# [DATA EXCERPTS]
□ □ □

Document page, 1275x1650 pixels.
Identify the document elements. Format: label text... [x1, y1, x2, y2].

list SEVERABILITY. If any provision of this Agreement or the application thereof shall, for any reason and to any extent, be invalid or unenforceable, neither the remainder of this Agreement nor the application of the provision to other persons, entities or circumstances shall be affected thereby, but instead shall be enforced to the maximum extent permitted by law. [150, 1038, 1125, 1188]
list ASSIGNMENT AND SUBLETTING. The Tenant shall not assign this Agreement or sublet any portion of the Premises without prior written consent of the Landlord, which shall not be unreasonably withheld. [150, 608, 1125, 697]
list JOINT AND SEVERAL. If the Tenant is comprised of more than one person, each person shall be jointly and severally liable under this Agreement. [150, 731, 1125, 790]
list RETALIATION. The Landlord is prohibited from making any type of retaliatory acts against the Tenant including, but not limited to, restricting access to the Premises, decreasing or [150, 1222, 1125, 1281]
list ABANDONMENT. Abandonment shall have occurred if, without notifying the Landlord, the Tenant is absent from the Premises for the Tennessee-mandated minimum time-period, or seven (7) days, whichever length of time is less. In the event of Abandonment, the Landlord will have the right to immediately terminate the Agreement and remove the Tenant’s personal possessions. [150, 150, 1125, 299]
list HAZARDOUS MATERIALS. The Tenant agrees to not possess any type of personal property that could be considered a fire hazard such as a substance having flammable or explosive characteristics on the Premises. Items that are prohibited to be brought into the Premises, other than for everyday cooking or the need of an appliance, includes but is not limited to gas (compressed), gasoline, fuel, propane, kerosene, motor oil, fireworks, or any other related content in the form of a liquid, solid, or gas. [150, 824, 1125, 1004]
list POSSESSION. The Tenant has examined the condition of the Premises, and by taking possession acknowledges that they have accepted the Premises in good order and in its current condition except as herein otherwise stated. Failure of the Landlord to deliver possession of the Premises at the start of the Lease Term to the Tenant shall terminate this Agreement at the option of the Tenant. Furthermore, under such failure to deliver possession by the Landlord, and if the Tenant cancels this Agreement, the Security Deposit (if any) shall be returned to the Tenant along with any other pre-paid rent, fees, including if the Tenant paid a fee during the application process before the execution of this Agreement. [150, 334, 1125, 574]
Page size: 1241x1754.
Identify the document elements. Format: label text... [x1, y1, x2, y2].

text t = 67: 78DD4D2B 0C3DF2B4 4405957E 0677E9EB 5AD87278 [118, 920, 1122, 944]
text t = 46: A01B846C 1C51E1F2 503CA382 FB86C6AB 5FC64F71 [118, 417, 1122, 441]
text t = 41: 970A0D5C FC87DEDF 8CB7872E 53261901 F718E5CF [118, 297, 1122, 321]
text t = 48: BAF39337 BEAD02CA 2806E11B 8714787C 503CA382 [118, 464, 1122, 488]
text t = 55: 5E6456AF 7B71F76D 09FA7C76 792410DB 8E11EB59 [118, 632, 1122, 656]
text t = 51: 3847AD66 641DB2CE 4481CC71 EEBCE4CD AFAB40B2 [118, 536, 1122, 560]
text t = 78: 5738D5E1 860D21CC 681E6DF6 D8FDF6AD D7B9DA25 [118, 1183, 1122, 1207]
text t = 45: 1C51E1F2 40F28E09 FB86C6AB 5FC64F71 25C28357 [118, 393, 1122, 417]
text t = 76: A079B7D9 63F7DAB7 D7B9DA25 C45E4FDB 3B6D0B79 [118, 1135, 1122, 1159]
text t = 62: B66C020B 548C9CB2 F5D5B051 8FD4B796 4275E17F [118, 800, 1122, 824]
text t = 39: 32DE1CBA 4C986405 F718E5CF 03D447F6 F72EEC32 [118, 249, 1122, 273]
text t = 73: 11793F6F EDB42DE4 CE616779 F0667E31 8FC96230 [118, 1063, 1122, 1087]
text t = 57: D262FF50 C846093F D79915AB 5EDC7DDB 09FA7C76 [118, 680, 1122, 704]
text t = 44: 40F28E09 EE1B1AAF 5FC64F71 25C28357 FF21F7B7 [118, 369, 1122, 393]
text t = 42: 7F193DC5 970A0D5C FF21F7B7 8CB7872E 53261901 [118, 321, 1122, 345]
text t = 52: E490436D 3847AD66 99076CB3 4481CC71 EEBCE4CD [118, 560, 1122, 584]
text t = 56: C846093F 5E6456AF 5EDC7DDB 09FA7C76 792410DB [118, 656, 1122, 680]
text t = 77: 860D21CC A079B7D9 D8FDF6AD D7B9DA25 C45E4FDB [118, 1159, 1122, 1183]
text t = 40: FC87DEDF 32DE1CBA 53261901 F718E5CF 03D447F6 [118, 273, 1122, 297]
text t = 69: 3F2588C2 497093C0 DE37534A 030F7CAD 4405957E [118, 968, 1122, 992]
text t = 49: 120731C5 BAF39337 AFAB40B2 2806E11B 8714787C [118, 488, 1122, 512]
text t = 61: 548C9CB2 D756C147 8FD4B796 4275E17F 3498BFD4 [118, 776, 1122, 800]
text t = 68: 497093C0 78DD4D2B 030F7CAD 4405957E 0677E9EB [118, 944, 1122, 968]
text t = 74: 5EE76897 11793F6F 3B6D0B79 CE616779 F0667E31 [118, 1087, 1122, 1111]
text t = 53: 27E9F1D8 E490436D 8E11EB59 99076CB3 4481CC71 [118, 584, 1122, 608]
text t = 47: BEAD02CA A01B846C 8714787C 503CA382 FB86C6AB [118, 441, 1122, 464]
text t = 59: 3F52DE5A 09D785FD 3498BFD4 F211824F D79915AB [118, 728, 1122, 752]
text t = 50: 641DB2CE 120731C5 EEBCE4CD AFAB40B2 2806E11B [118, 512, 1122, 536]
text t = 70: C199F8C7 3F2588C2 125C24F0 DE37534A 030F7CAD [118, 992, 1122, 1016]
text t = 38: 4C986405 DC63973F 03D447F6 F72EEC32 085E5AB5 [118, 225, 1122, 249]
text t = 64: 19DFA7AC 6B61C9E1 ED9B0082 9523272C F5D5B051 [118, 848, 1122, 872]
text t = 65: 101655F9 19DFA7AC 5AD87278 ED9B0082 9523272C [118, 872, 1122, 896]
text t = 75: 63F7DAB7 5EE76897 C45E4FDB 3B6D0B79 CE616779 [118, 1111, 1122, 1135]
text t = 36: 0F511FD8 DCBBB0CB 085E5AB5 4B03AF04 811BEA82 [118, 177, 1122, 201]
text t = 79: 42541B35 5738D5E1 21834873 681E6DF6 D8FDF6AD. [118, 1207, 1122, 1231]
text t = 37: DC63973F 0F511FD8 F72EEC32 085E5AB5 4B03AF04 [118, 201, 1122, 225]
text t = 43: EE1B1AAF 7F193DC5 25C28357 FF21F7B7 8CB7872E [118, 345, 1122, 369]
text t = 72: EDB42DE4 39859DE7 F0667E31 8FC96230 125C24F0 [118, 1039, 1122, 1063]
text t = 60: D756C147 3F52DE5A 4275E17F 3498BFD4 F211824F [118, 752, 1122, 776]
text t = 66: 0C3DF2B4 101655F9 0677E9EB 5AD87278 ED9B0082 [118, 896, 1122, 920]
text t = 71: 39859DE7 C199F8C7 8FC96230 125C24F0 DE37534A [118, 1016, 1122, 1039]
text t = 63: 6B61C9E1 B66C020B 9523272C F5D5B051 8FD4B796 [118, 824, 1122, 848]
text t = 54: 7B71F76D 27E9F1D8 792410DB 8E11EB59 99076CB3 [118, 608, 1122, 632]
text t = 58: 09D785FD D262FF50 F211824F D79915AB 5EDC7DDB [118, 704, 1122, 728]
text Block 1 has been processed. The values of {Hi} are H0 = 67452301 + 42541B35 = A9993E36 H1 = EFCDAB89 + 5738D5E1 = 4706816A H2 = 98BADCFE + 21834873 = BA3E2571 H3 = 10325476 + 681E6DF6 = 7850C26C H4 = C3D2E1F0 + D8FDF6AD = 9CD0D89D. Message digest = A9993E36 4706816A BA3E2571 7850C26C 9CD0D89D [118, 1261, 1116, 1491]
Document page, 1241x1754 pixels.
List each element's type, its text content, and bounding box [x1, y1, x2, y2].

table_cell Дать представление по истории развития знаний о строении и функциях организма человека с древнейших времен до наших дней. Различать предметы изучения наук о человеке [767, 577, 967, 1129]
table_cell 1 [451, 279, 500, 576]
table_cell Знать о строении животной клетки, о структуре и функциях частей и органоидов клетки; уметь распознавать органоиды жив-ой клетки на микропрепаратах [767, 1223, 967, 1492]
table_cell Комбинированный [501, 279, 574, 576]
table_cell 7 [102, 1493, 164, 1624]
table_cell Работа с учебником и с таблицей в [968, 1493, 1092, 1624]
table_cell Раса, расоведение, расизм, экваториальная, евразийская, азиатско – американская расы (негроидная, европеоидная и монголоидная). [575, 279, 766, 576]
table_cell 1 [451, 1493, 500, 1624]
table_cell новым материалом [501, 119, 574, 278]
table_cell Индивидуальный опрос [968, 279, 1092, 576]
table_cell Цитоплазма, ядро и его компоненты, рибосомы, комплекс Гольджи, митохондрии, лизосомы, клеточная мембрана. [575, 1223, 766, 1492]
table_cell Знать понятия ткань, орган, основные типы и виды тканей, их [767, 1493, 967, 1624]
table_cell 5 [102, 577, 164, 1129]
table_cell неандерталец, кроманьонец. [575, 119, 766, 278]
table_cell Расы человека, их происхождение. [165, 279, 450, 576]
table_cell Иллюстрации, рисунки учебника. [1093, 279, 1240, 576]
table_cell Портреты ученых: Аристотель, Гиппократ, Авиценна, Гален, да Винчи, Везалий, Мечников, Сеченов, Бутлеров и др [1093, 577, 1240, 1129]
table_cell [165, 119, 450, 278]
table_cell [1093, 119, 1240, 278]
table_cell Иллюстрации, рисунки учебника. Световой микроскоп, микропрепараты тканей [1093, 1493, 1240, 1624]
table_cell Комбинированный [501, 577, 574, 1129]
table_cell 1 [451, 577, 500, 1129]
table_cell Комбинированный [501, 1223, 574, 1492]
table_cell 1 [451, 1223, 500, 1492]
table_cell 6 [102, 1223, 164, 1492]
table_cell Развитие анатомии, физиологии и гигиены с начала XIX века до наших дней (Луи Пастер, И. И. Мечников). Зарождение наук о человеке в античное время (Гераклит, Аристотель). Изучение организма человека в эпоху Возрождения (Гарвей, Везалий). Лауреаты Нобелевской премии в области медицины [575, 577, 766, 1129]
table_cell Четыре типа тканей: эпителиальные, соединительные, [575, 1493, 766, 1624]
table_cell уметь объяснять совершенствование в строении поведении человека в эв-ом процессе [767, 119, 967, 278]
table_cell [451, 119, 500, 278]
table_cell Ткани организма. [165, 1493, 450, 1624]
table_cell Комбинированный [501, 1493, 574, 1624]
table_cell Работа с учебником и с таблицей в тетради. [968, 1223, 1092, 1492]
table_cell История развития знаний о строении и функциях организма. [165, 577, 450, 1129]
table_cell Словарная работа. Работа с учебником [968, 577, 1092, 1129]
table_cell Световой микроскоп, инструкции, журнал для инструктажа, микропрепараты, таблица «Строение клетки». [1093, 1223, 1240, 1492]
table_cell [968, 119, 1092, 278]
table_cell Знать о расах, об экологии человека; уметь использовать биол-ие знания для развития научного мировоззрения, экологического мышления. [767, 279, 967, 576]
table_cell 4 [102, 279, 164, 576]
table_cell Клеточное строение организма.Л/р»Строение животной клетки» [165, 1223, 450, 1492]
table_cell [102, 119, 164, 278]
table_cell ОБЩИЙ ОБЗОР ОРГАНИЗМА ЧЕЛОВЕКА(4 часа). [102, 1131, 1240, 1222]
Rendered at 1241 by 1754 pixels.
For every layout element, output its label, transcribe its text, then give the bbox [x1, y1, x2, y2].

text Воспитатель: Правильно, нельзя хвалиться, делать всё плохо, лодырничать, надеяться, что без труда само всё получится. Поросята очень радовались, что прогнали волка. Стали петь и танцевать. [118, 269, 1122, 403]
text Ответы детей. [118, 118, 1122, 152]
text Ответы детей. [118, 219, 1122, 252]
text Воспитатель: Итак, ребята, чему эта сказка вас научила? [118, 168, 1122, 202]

□ □ □

# [WRITTEN INSTRUCTION]
Report how many lines of the data contain the word "дней", treating uppercase and lowercase letters as distinct. Give only the number.

# [FINAL ANSWER]
2